Customer Service Coordinator

2 weeks ago


Green Bay, Wisconsin, United States Advocate Health Full time
Job Summary

We are seeking a highly skilled and detail-oriented Customer Service Coordinator to join our team at Advocate Health. As a key member of our HME business line, you will be responsible for ensuring seamless transitions for patients from hospital to home, while optimizing insurance benefits and providing exceptional customer service.

Key Responsibilities
  • Evaluate HME referrals and service orders to ensure timely and smooth transitions for patients, while ensuring insurance benefits are optimized.
  • Advocate for patients as a liaison, explaining prescription orders, hospital transitions, and home start of care processes, as well as insurance benefits.
  • Access service requests in relation to organization acceptance criteria and evaluate medical documentation to ensure payer coverage criteria are satisfied.
  • Verify patient insurance benefits and eligibility, and contact insurance plans to obtain service prior authorization as needed.
  • Provide direction to physicians on how to resolve documentation or medical management gaps when documentation does not support medical necessity or payer coverage criteria.
  • Identify risk issues and collaborate with patients, physicians, hospital staff, and other care providers to ensure resolution and patient safety.
  • Coordinate timely provision of service with distribution operations and the patient.
  • Provide quality customer service for all customers, including patients, physicians, referral sources, and coworkers within Advocate Health and external customers.
  • Be proficient in the use of computerized resources and data entry programs, involving proper processing and qualifying of patients with HME business line needs.

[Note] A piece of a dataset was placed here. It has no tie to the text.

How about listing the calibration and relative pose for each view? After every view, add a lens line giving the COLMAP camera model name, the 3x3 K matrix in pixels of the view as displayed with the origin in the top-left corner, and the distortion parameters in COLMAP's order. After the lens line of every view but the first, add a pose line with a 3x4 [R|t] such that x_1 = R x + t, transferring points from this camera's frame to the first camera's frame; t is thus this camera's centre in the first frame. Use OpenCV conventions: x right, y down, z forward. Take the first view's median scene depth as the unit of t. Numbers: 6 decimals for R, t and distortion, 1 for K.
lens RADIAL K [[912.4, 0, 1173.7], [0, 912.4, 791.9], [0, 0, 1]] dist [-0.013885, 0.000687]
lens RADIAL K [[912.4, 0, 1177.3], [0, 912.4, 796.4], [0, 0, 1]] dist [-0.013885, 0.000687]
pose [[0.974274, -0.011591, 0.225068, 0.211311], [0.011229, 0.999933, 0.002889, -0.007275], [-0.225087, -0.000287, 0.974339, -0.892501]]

  • Monitor and work all necessary insurance verification reports for assigned product lines and assigned payors.
  • Run, collect, and tabulate data and submit to management selected and assigned reports.
  • Identify, investigate, and verify sources of reimbursement and make recommendations based on the information obtained.

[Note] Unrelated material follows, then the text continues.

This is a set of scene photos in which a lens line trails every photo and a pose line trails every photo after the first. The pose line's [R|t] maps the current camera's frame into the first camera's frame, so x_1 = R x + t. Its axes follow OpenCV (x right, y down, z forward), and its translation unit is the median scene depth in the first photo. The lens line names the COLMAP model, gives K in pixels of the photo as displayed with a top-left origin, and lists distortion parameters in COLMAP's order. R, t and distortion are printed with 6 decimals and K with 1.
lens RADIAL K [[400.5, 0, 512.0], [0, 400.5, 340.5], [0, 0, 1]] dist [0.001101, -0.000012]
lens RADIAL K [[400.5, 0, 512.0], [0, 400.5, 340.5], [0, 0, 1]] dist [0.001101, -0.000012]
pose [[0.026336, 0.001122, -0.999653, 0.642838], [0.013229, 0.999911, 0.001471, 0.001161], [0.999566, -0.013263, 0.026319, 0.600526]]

  • Obtain and document payor eligibility information for each new referral, addition to service, and re-admission, and determine if payor's coverage requirements are met for services or equipment.
  • Assess potential third-party liability cases to determine who is the primary payor and relay the appropriate billing requirements to the patient's accounts staff and operations.

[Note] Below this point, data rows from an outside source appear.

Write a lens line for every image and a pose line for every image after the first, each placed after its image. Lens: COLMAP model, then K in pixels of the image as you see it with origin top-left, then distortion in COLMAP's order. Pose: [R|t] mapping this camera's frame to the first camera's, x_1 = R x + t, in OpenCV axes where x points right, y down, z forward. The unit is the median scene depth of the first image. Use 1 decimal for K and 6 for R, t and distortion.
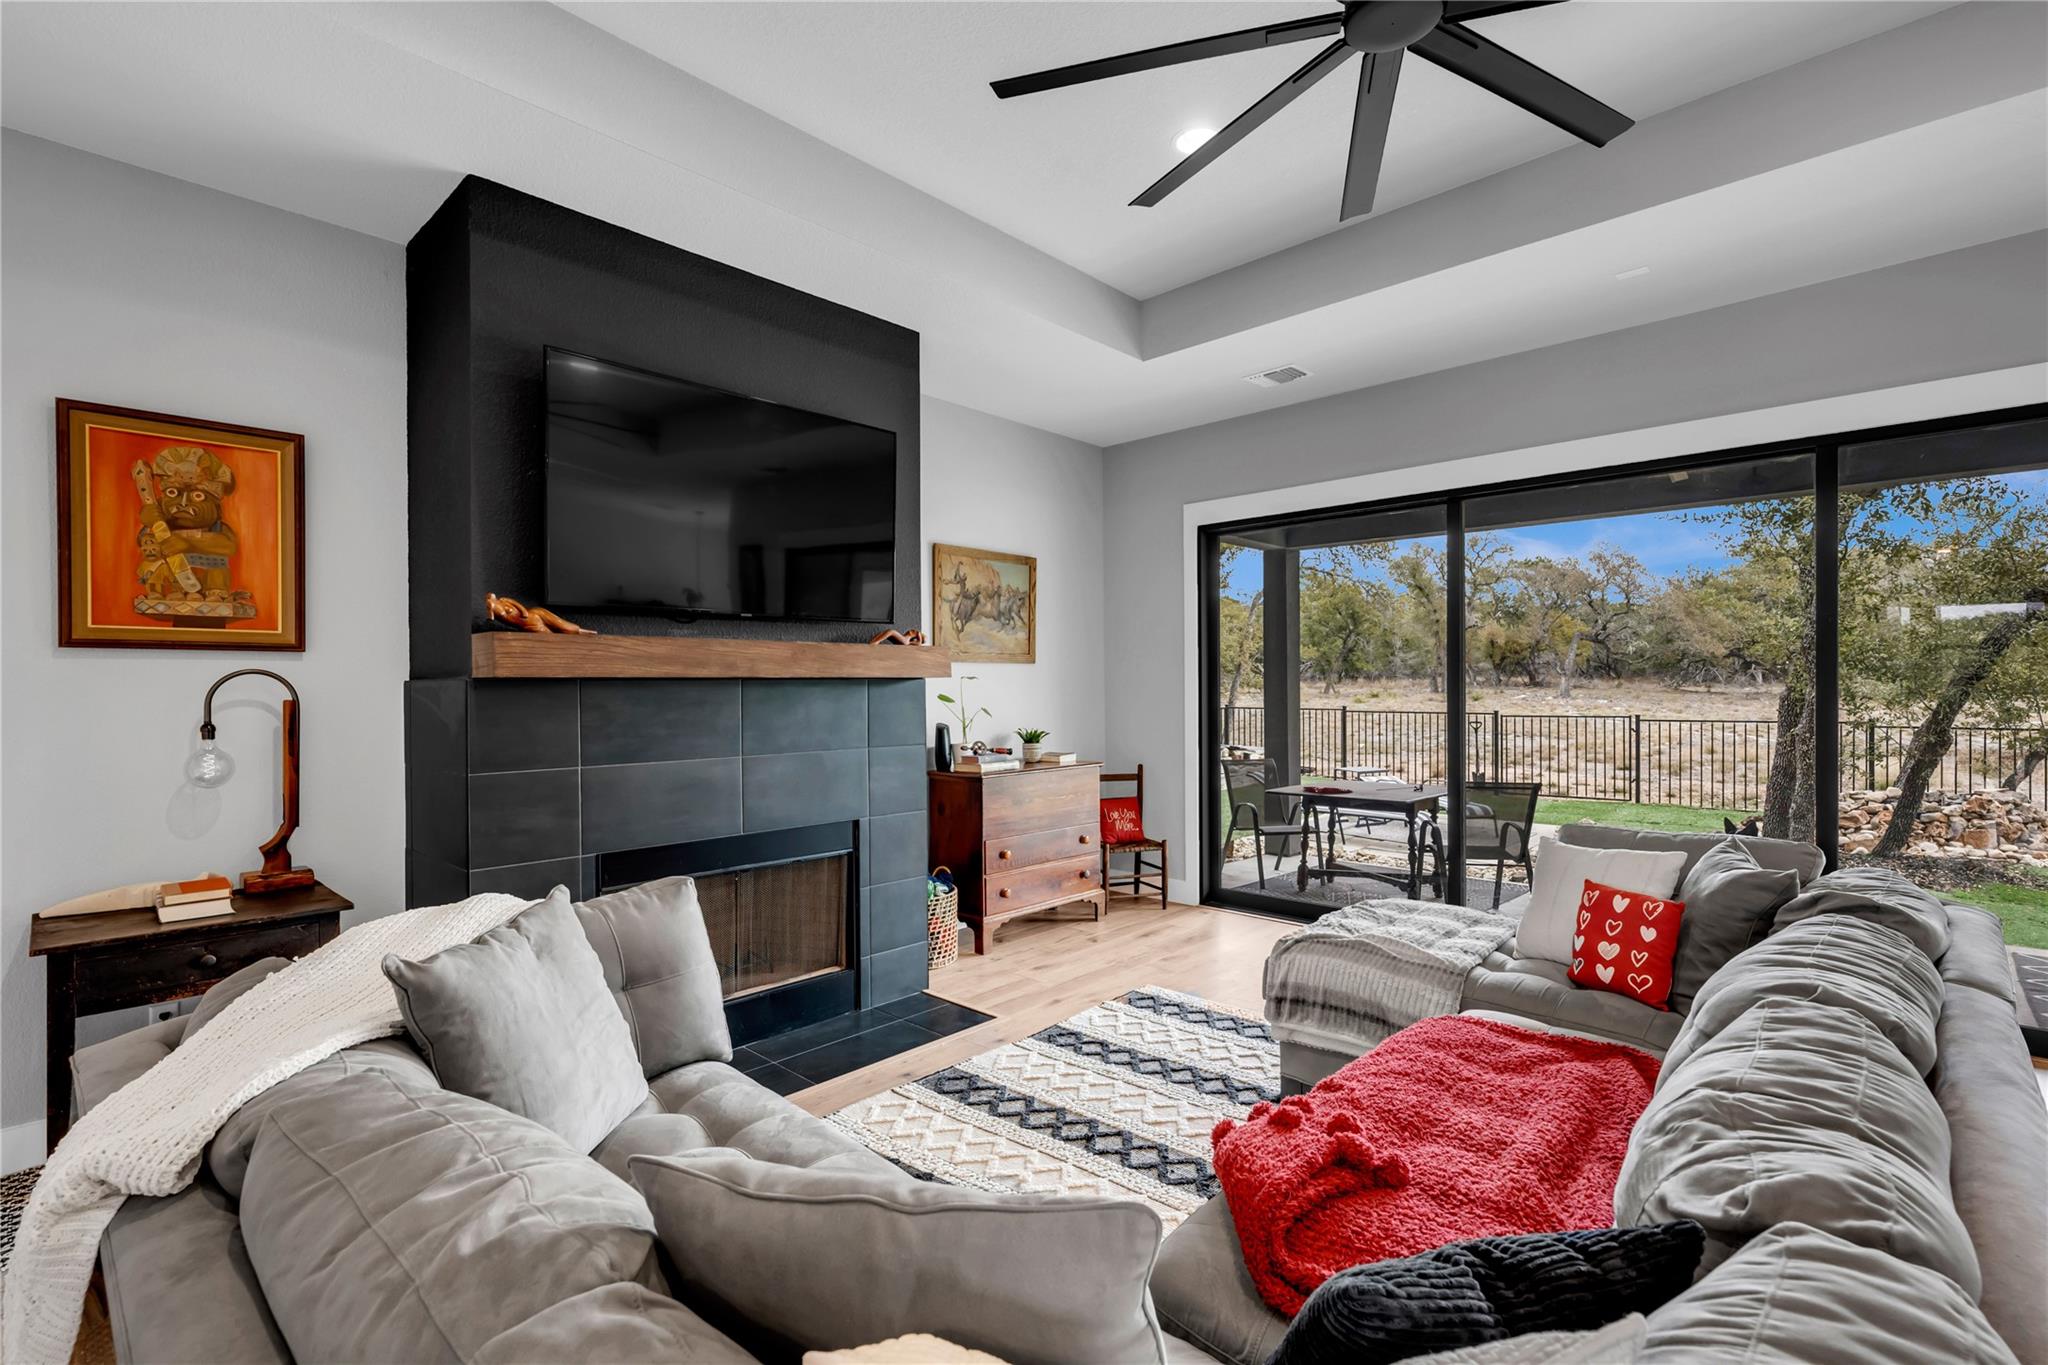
lens RADIAL K [[920.2, 0, 1020.7], [0, 920.2, 687.1], [0, 0, 1]] dist [-0.005260, 0.000696]
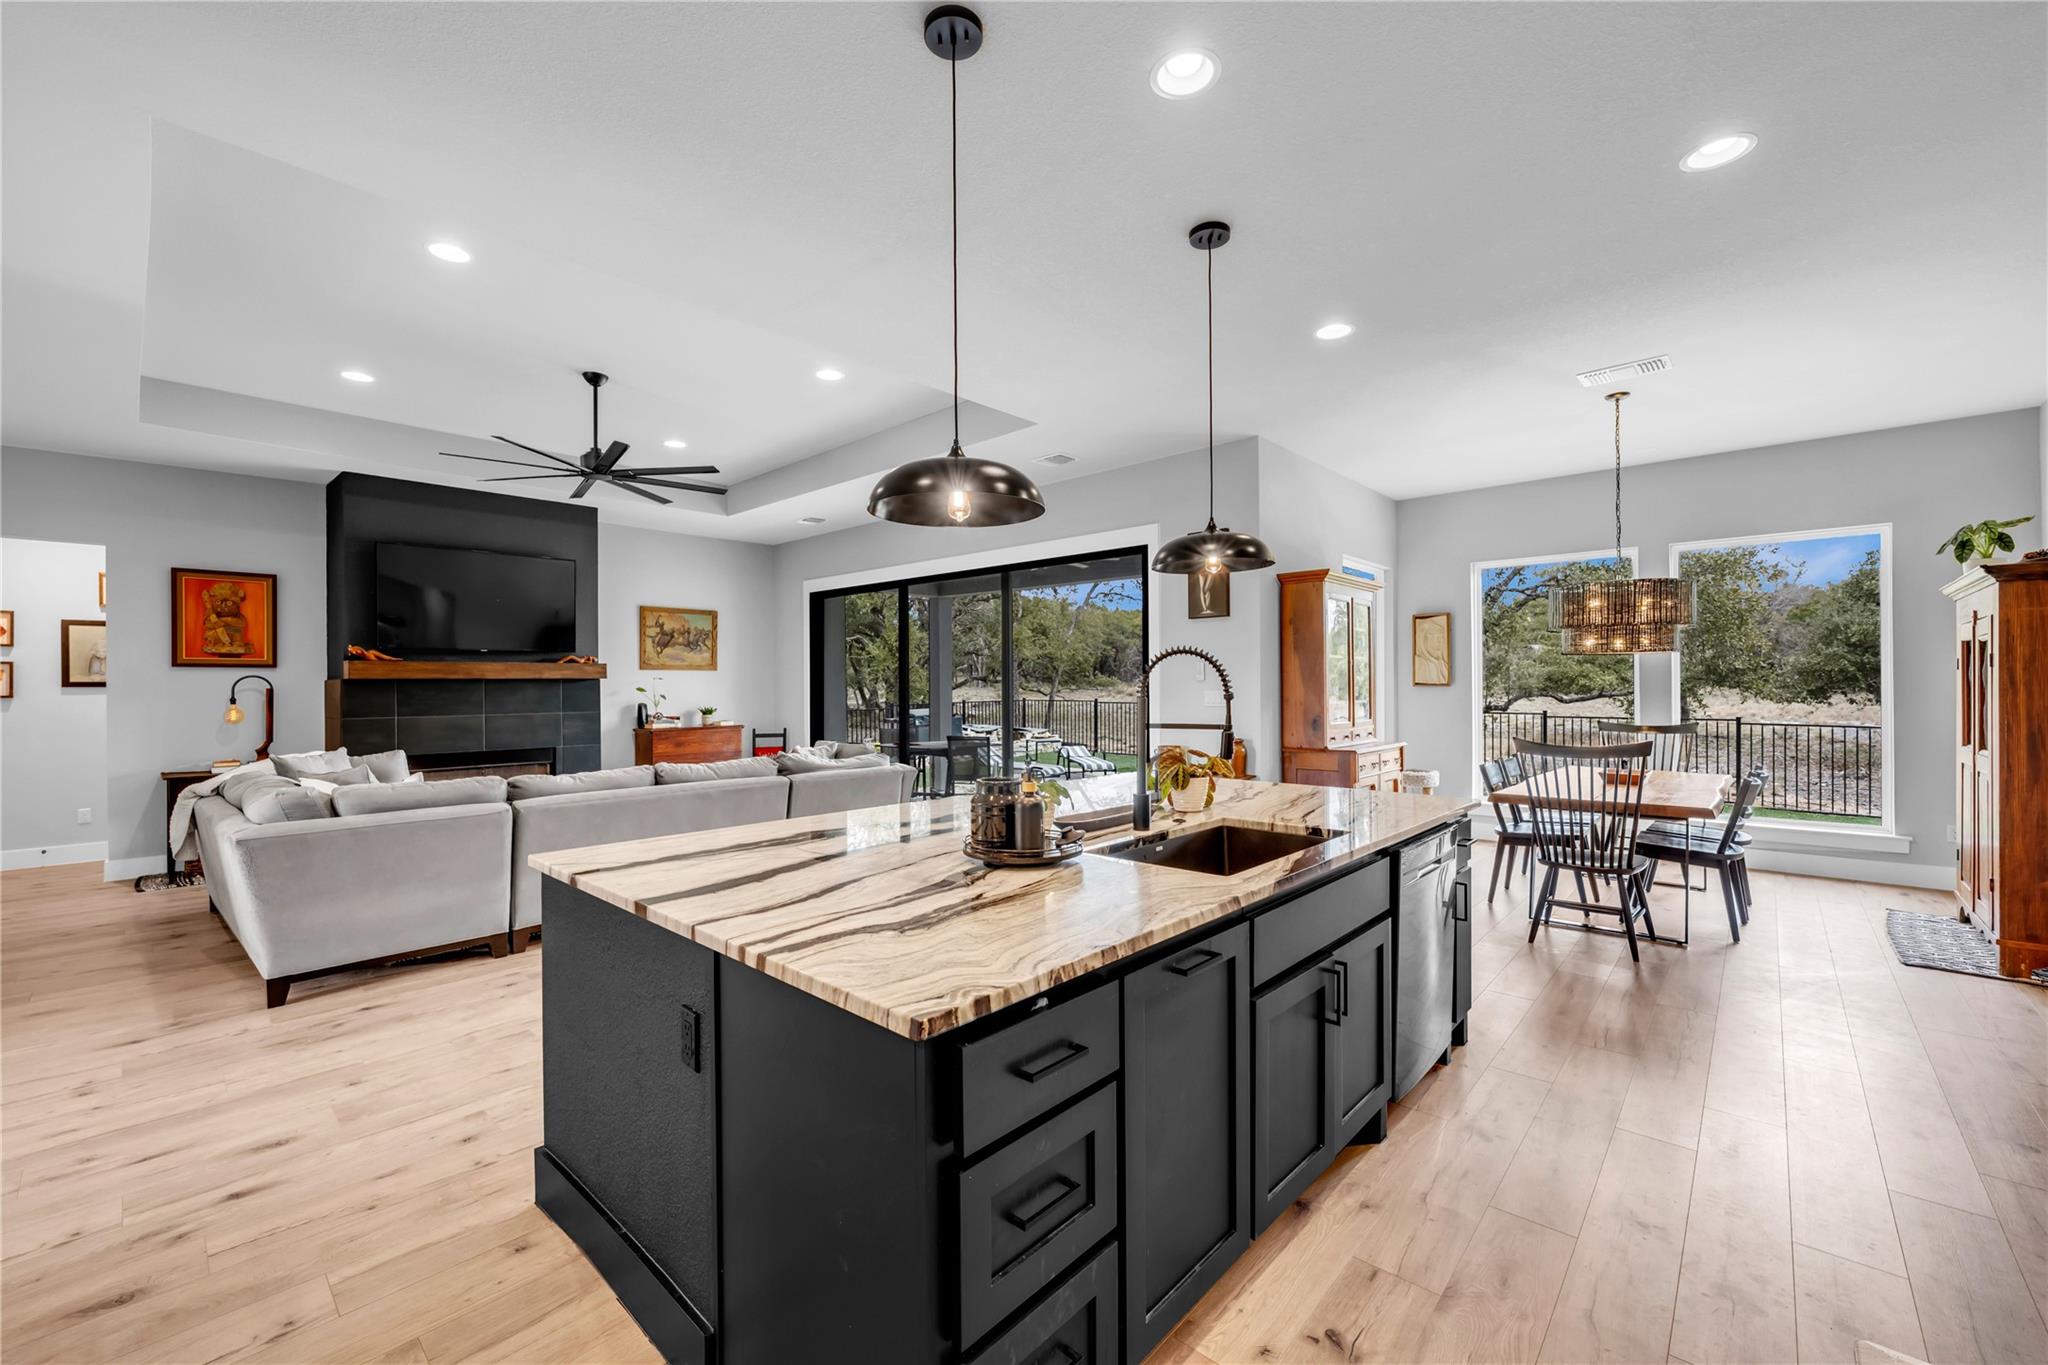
lens RADIAL K [[820.5, 0, 1019.9], [0, 820.5, 684.8], [0, 0, 1]] dist [-0.005745, -0.000258]
pose [[0.999868, -0.000076, 0.016228, 0.785534], [0.000099, 0.999999, -0.001375, 0.005838], [-0.016227, 0.001376, 0.999867, -0.807710]]
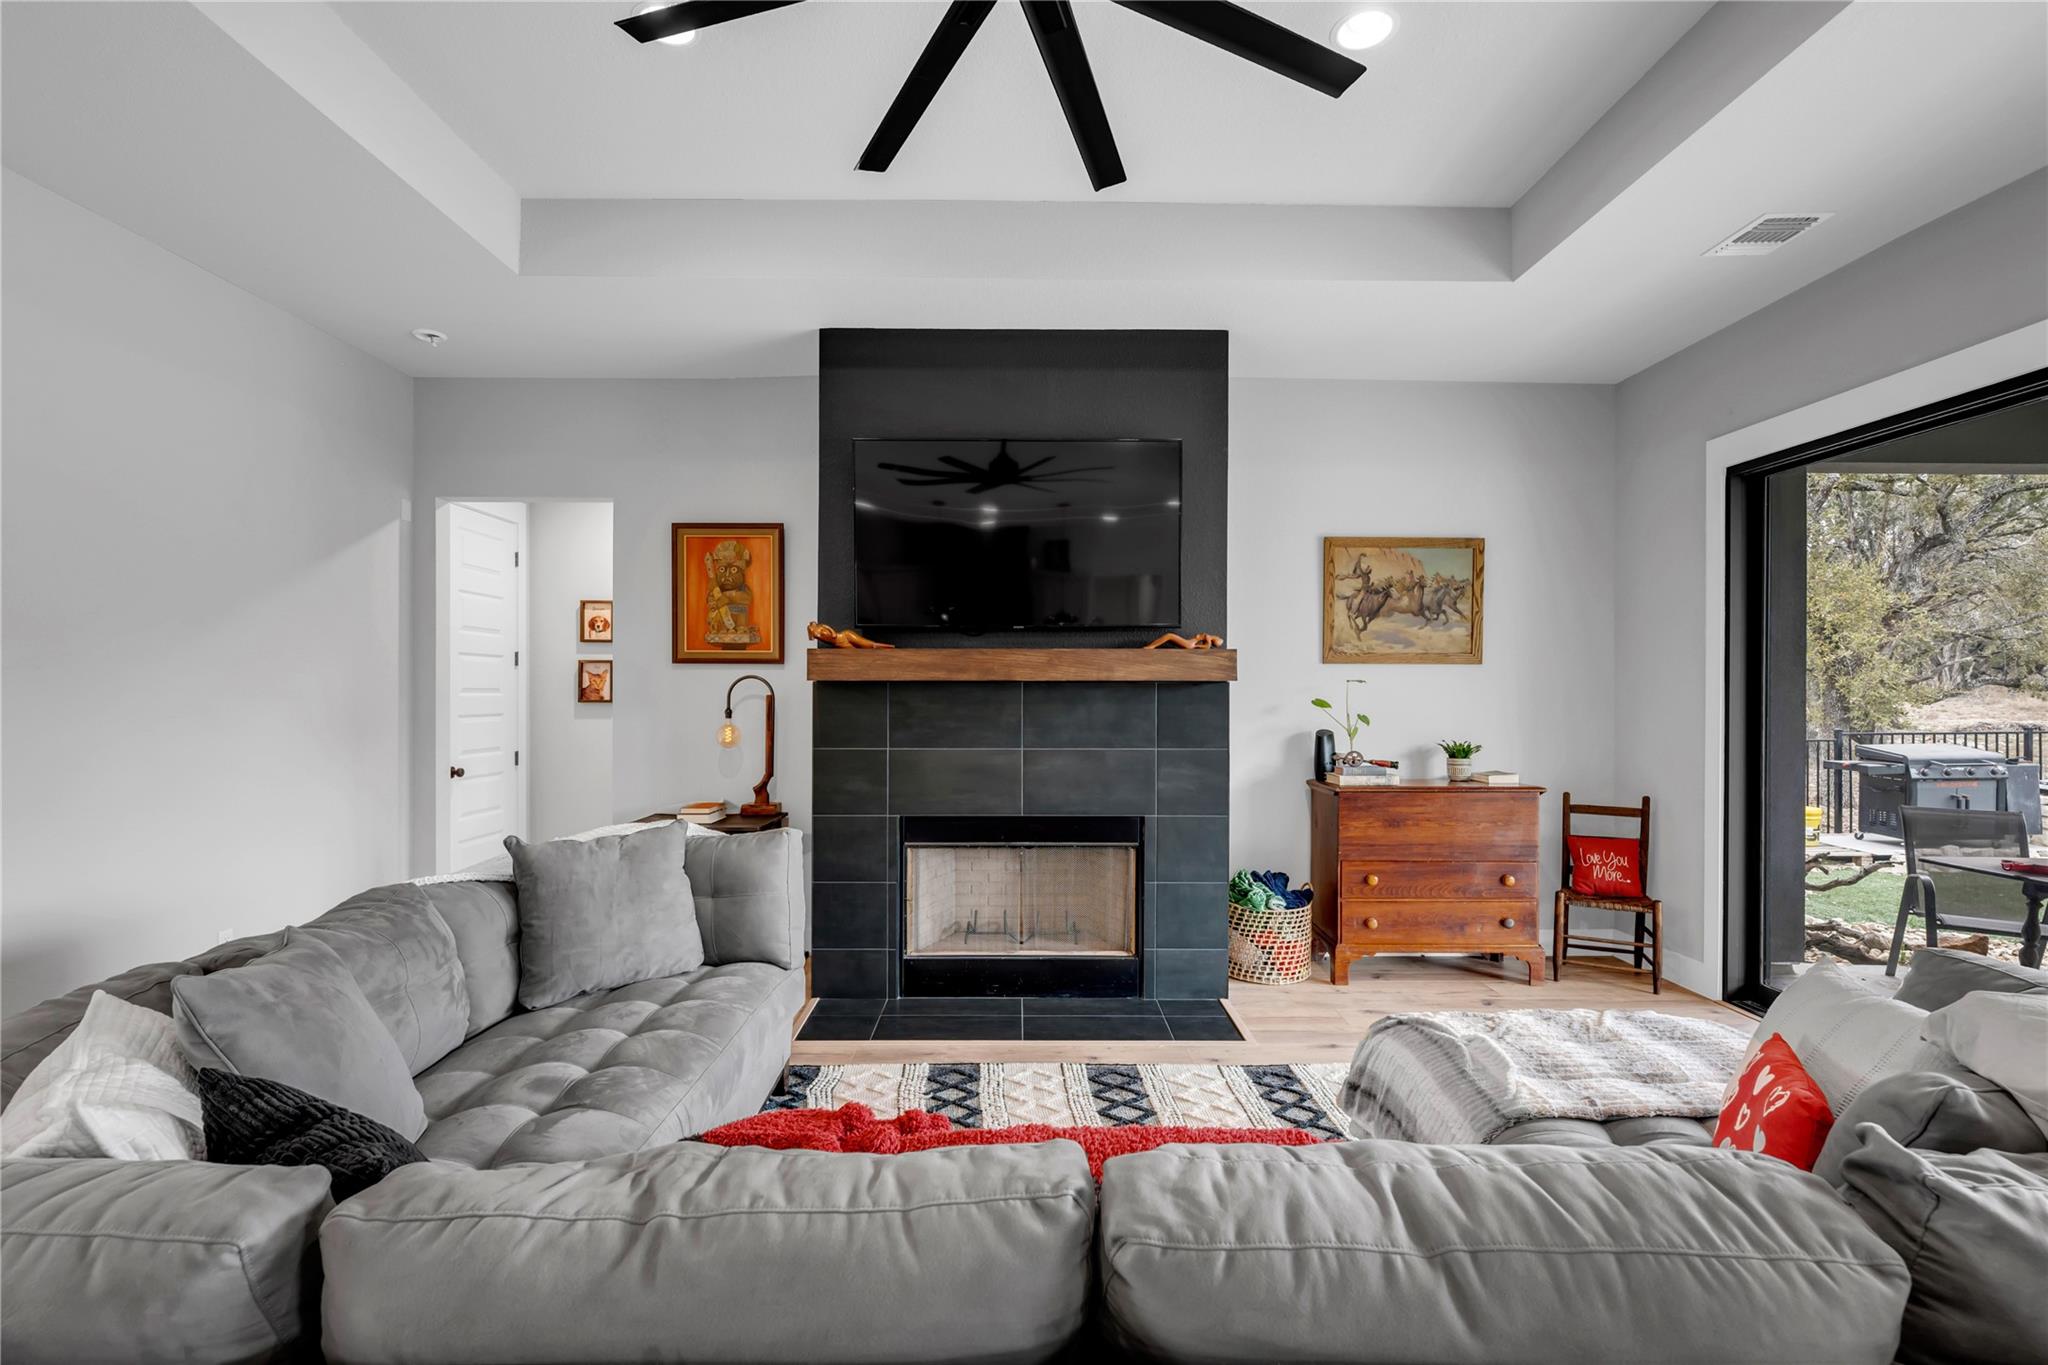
lens RADIAL K [[912.8, 0, 1024.2], [0, 912.8, 687.5], [0, 0, 1]] dist [-0.005448, 0.000524]
pose [[0.693597, 0.006931, -0.720329, 0.444953], [-0.008069, 0.999966, 0.001852, -0.003373], [0.720318, 0.004528, 0.693630, 0.167448]]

  • Provide pricing information to explain the financial responsibility to patients, assessing their ability to pay and negotiating payment plans as needed.
  • Participate in performance improvement and patient satisfaction initiatives, serving as a member of department, division, or system performance or process improvement groups as appropriate.
  • Continuously update knowledge of Medicare, Medicaid, HMO, and managed care coverage requirements and guidelines.
Requirements
  • Typically requires 5 years of experience in medical entry, claims processing, HME business line, home care, insurance verification, home care customer service, or other healthcare-related positions.
  • Knowledge of HME/RT equipment and understanding of third-party payors, including Medicare, Medicaid, and private insurance companies.
  • Regularly interfaces with representatives of third-party payers and has wide-ranging contacts with hospitals, long-term care facilities, rehab and therapy facilities, physician's offices, case managers, utilization review managers, patients, and their families.
  • Determine acceptance of patients with low financial risk, high-risk cases, and appropriately seek out resources.
  • Prioritize insurance verification and prior authorization to ensure department goals and objectives are obtained.
  • Monitor all managed care patients' supply orders and re-orders to ensure adequate and current authorization is in the database.
  • Troubleshoot equipment problems and seek further assistance as needed.
  • Handle confidential information on every client.
  • Function under tight time constraints to verify insurance benefits before delivery of equipment and data entry of referral information necessary for delivery tickets with proper qualifying diagnoses.
  • Heavy volume of daily incoming and outgoing phone calls and documents must be processed timely and accurately.
Working Conditions
  • Exposed to an office environment.
  • Must be able to sit, stand, and walk for long periods of time.
  • Must have the physical agility to move about in confined spaces, including bending, kneeling, squatting, and occasionally reaching one or both arms over head.
  • Must be capable of typing, writing, and data entry for prolonged periods of time.
  • Will occasionally lift 10 lbs.
  • Operates all equipment necessary to perform the job.